Task goal ▸ From the data below, return the exact lines starting at the line containing "個性豊かなパーソナリティ＆DJが" and ending at the line containing "articoli, news, video, live", both included, and nothing else.

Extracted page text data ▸

+===+

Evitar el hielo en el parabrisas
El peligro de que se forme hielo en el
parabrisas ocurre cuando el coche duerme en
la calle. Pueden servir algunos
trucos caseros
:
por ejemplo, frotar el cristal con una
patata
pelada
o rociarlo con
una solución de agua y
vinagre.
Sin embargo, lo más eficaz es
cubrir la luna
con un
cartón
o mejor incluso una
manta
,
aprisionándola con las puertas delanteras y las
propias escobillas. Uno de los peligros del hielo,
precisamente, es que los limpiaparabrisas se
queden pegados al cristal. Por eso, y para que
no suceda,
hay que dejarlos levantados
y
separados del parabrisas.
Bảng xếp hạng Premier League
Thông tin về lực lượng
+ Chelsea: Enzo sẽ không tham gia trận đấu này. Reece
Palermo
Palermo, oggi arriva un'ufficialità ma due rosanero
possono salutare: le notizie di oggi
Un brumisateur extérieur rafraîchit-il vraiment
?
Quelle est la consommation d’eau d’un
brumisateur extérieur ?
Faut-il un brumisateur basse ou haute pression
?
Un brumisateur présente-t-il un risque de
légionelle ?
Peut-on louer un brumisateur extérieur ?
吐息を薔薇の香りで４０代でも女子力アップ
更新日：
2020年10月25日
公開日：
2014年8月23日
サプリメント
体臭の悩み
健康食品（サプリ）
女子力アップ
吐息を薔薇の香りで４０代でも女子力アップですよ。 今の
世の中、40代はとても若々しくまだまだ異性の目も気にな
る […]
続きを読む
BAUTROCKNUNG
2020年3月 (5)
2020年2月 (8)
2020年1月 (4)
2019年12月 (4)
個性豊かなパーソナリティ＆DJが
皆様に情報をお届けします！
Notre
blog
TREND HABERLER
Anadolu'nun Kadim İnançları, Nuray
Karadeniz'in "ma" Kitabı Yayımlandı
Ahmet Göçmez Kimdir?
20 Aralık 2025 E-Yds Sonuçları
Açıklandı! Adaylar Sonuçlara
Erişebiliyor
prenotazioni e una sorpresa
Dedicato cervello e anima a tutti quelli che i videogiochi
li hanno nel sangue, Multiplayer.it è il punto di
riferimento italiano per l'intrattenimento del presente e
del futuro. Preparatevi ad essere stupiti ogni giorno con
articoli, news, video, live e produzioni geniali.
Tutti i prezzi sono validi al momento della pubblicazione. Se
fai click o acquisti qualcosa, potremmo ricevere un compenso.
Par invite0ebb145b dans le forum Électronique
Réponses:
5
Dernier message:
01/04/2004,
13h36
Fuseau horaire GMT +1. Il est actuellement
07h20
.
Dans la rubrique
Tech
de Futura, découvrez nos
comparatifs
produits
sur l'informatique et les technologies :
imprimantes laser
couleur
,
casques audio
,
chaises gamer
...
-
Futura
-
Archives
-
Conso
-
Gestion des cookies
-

+===+

Answer to this problem ▸
個性豊かなパーソナリティ＆DJが
皆様に情報をお届けします！
Notre
blog
TREND HABERLER
Anadolu'nun Kadim İnançları, Nuray
Karadeniz'in "ma" Kitabı Yayımlandı
Ahmet Göçmez Kimdir?
20 Aralık 2025 E-Yds Sonuçları
Açıklandı! Adaylar Sonuçlara
Erişebiliyor
prenotazioni e una sorpresa
Dedicato cervello e anima a tutti quelli che i videogiochi
li hanno nel sangue, Multiplayer.it è il punto di
riferimento italiano per l'intrattenimento del presente e
del futuro. Preparatevi ad essere stupiti ogni giorno con
articoli, news, video, live e produzioni geniali.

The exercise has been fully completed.